Problem requirements → How many lines in the rows below contain the string "collection"? Case counts, so give only the number.

Data entries →

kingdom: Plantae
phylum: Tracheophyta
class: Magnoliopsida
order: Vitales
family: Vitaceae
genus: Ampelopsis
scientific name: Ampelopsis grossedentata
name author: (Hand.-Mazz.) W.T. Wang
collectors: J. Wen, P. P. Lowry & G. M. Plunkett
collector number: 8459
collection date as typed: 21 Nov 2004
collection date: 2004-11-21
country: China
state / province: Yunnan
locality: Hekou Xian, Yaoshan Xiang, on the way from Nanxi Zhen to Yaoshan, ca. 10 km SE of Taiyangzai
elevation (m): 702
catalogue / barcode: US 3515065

==

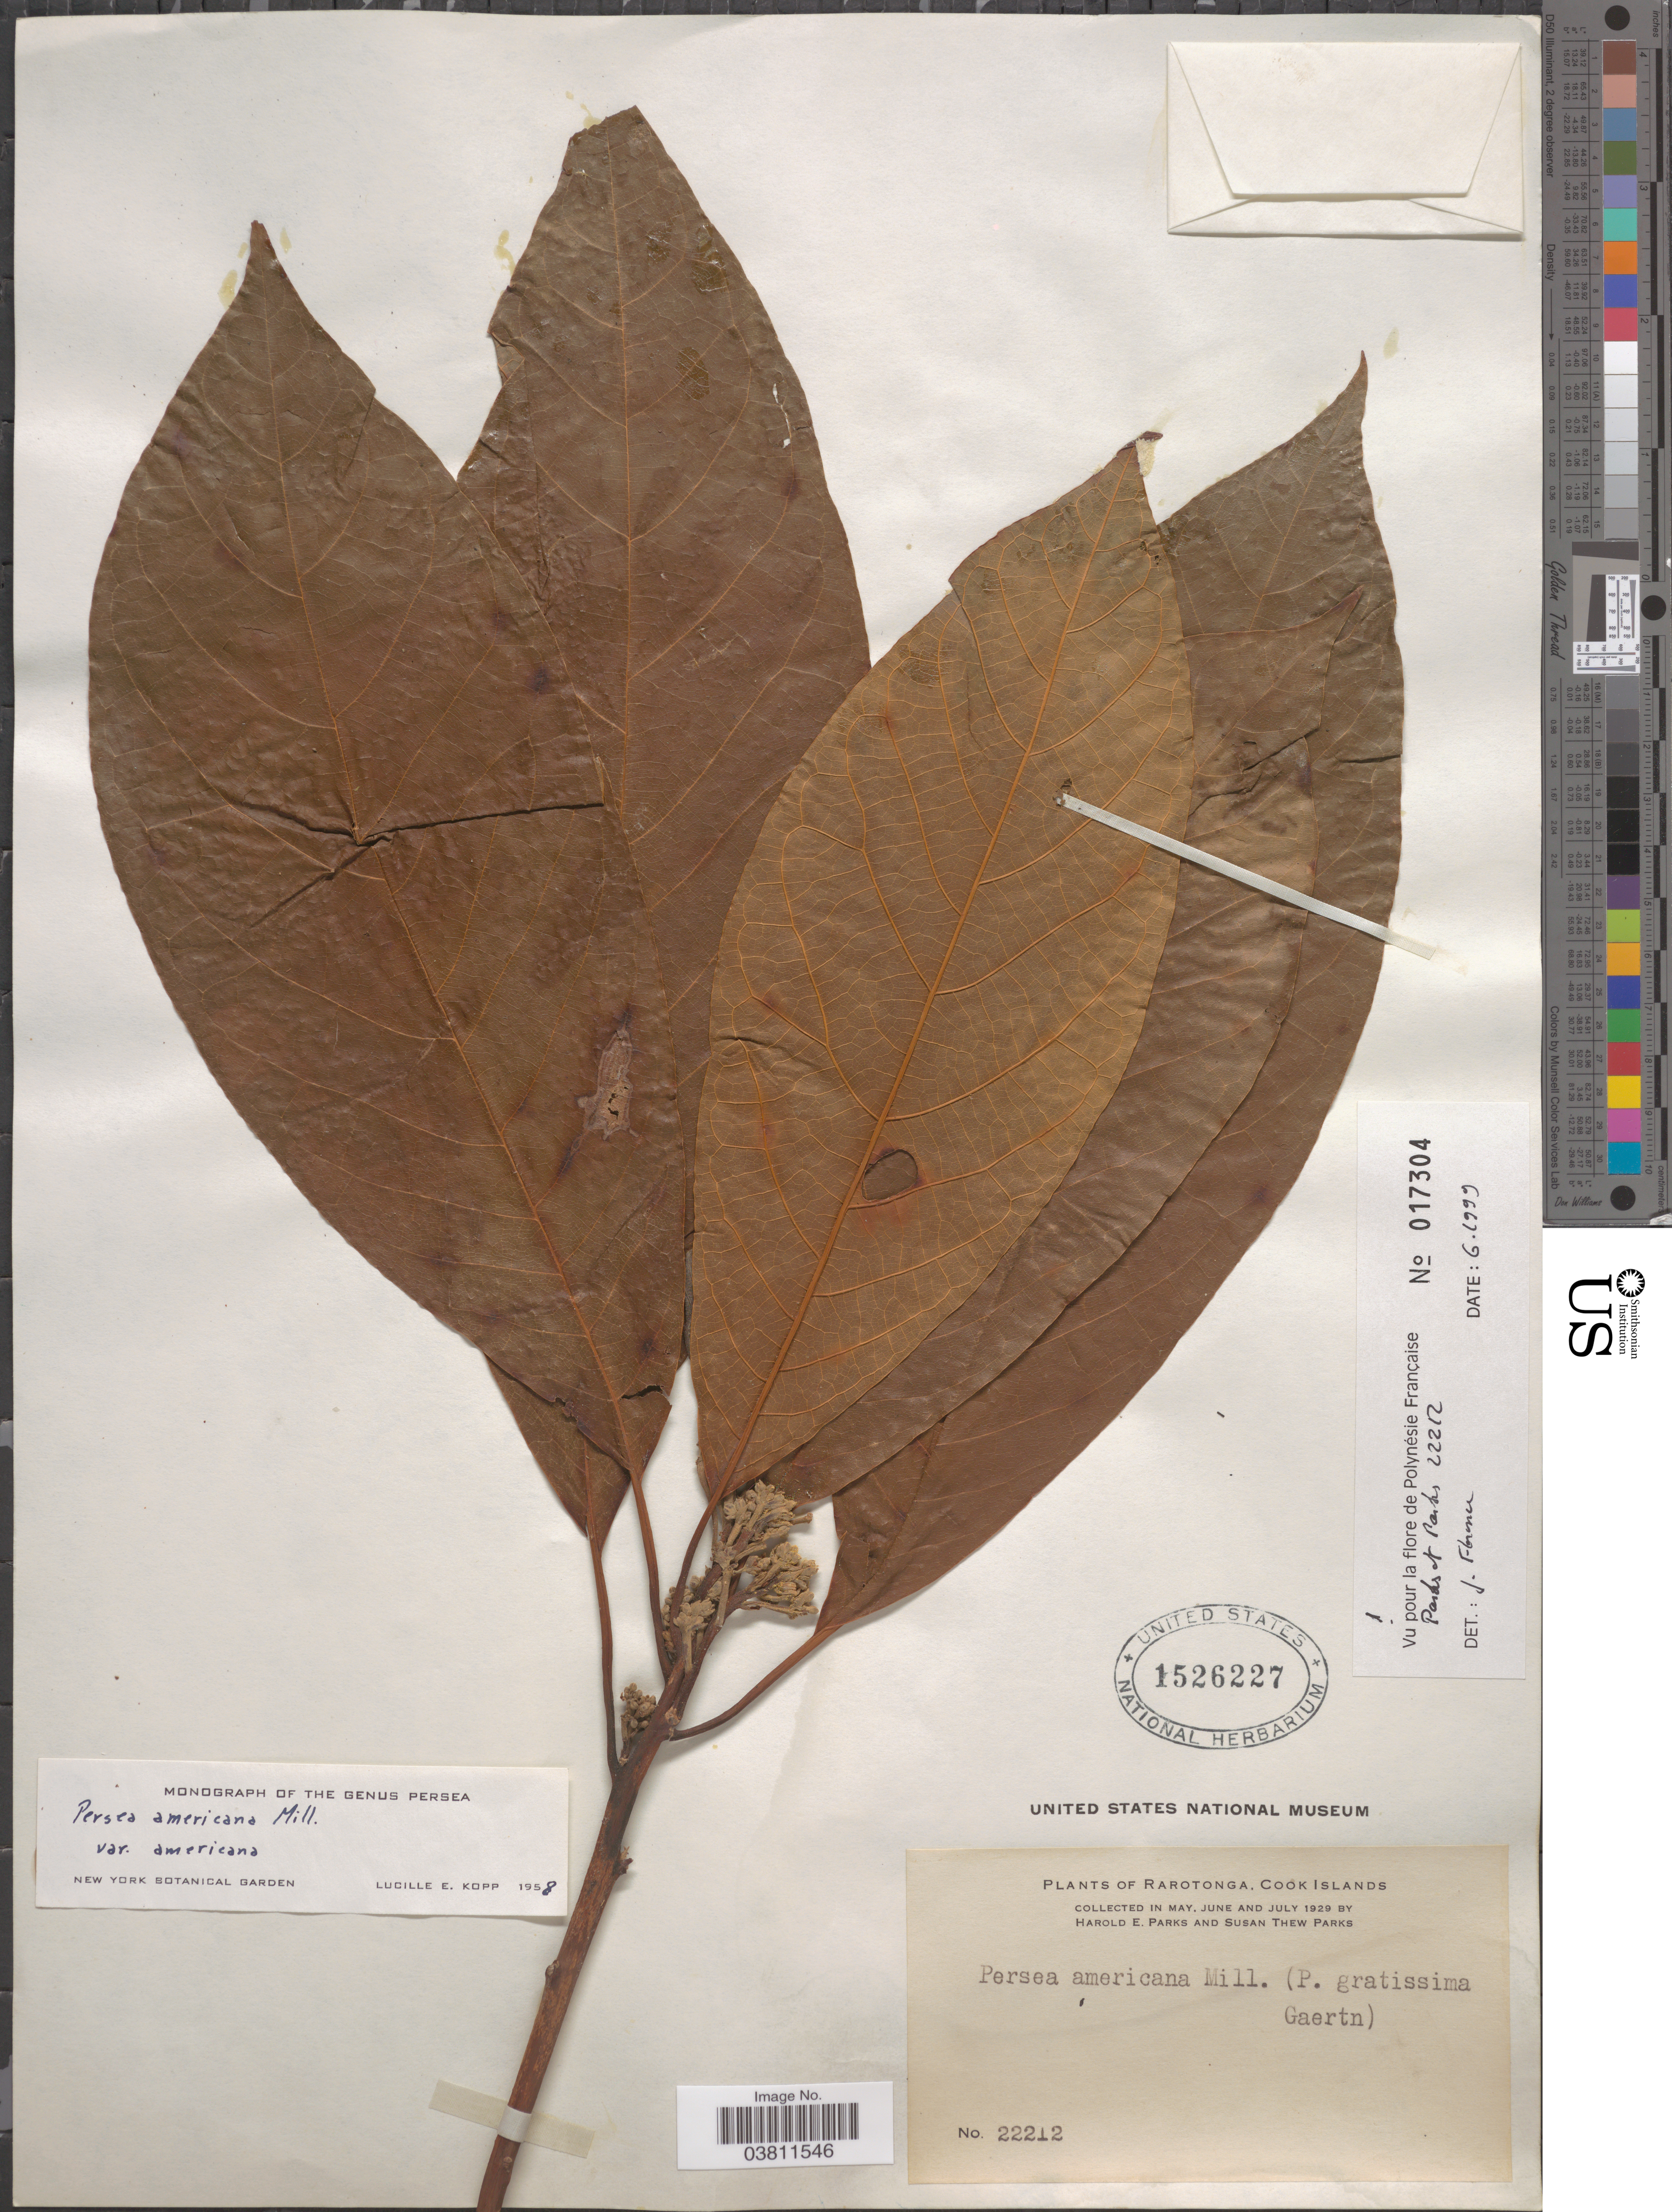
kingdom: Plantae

---

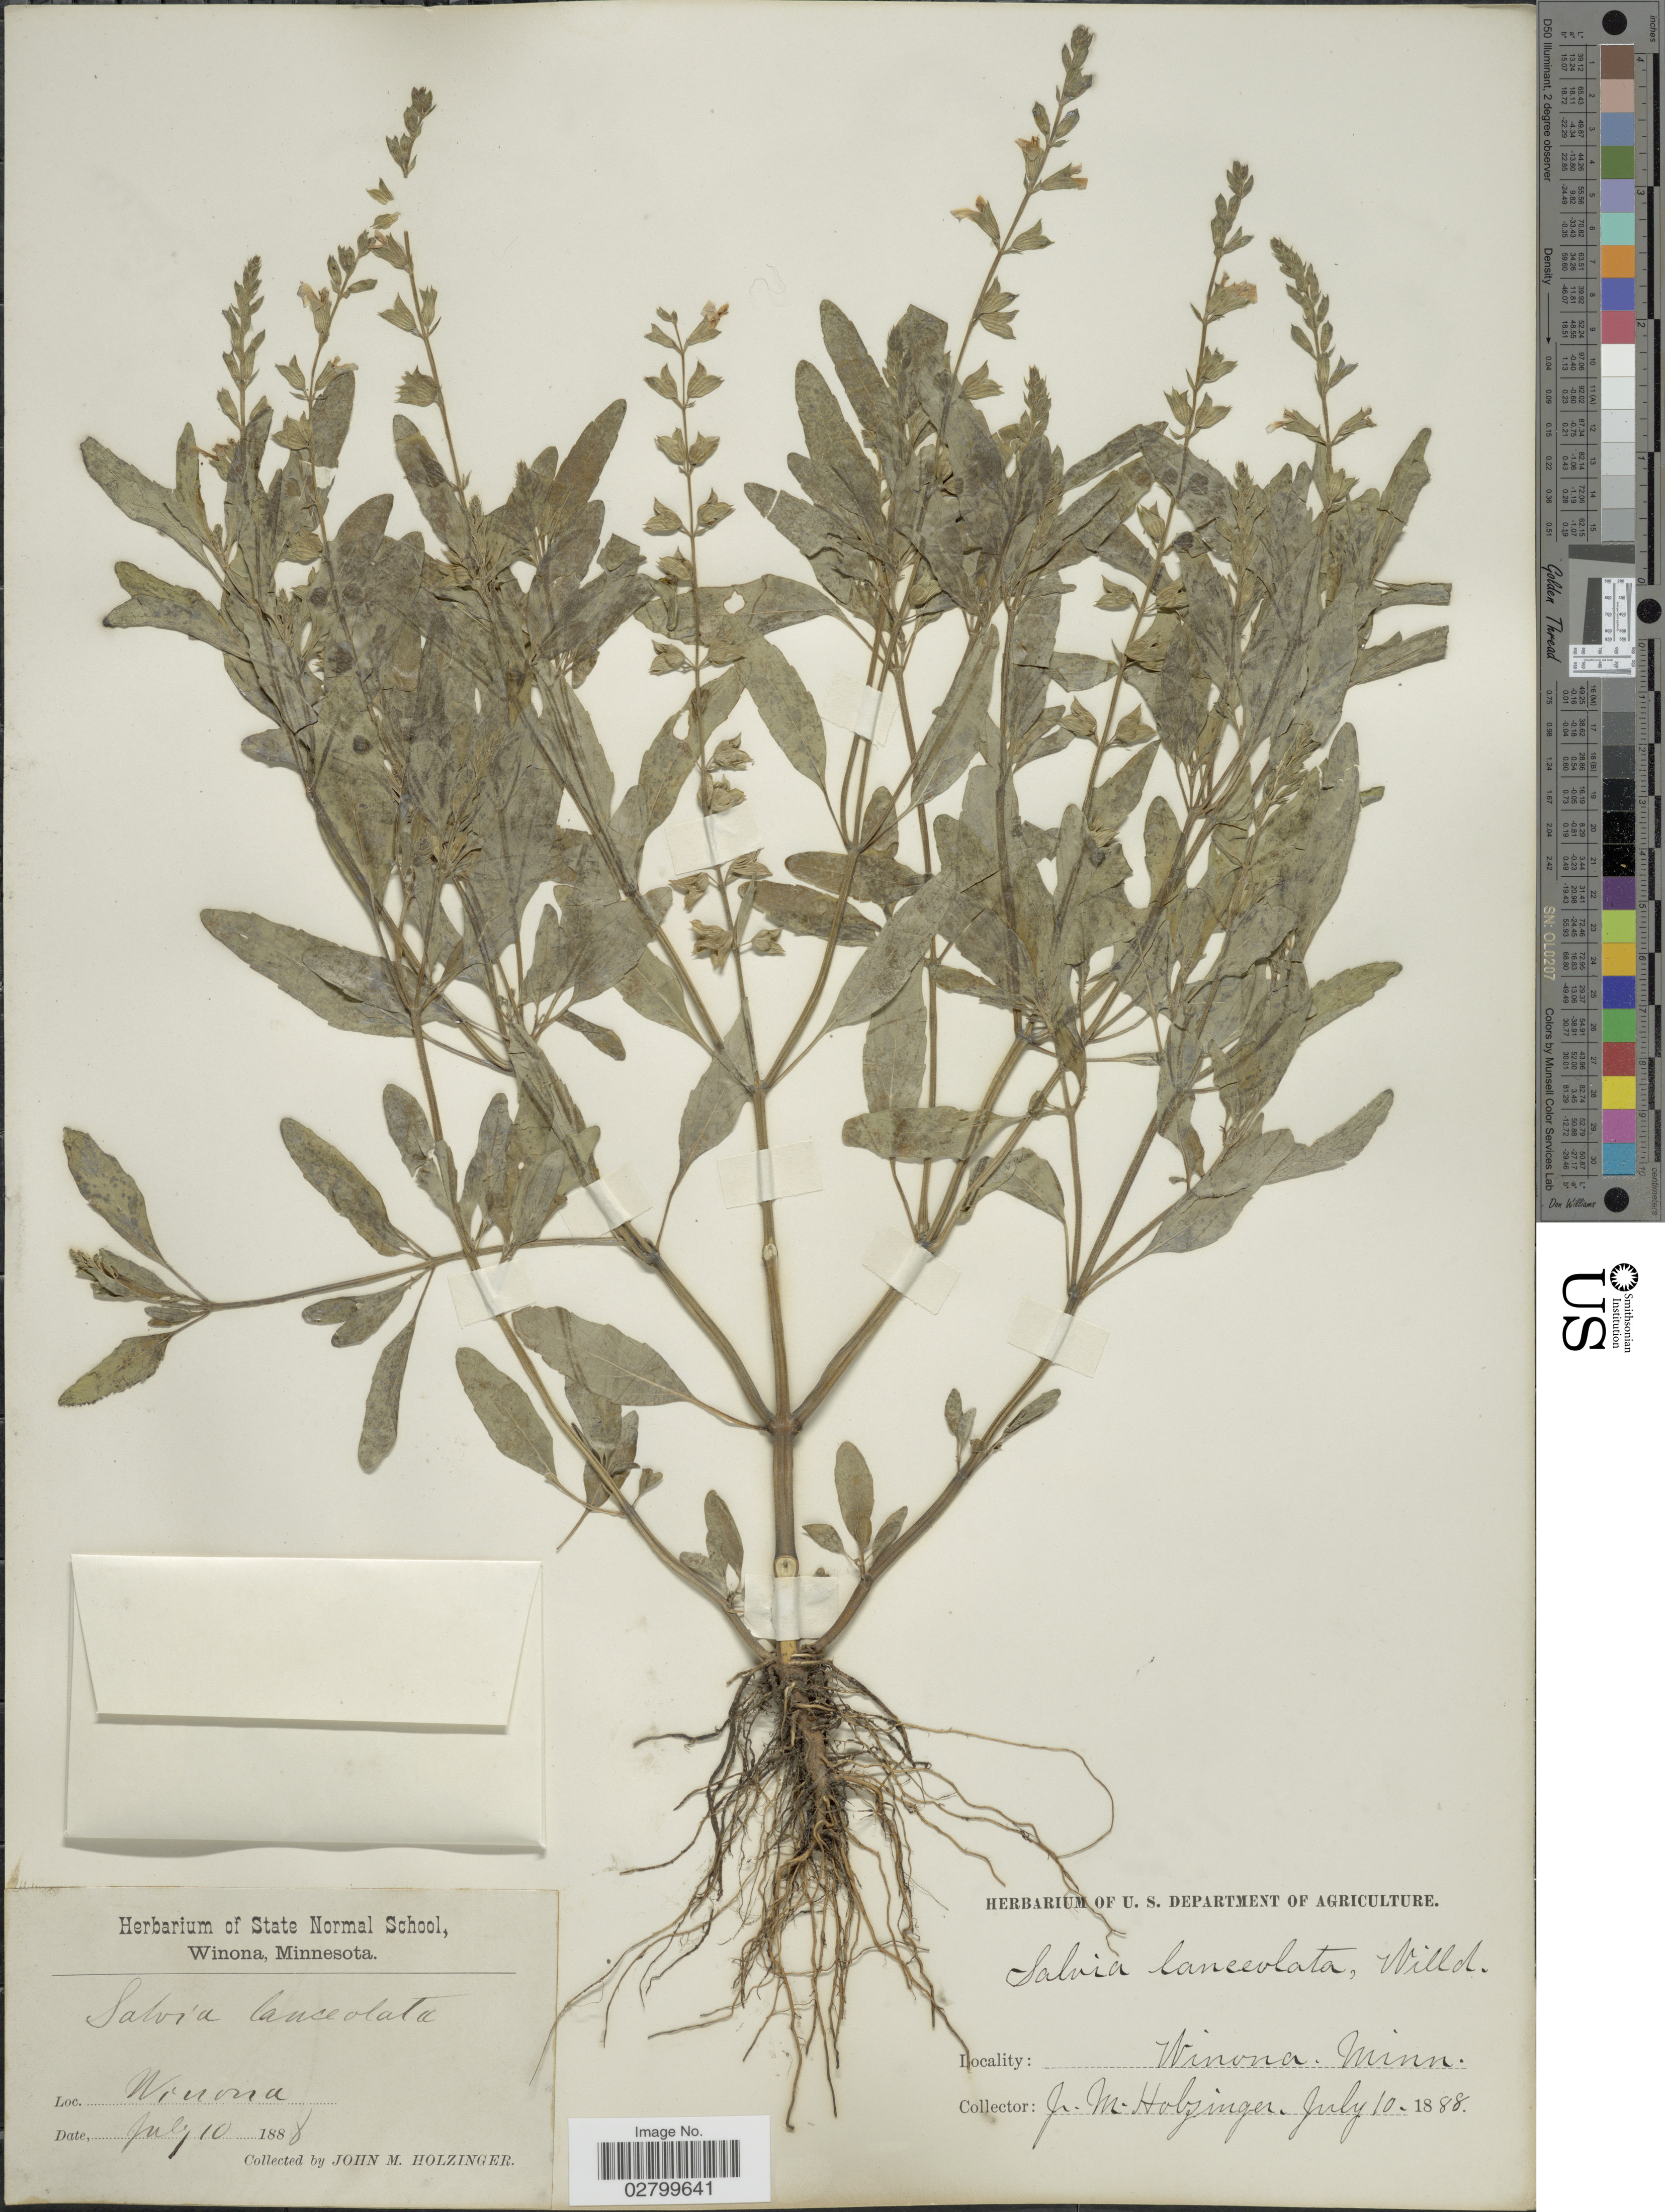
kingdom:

Solution for this problem → 2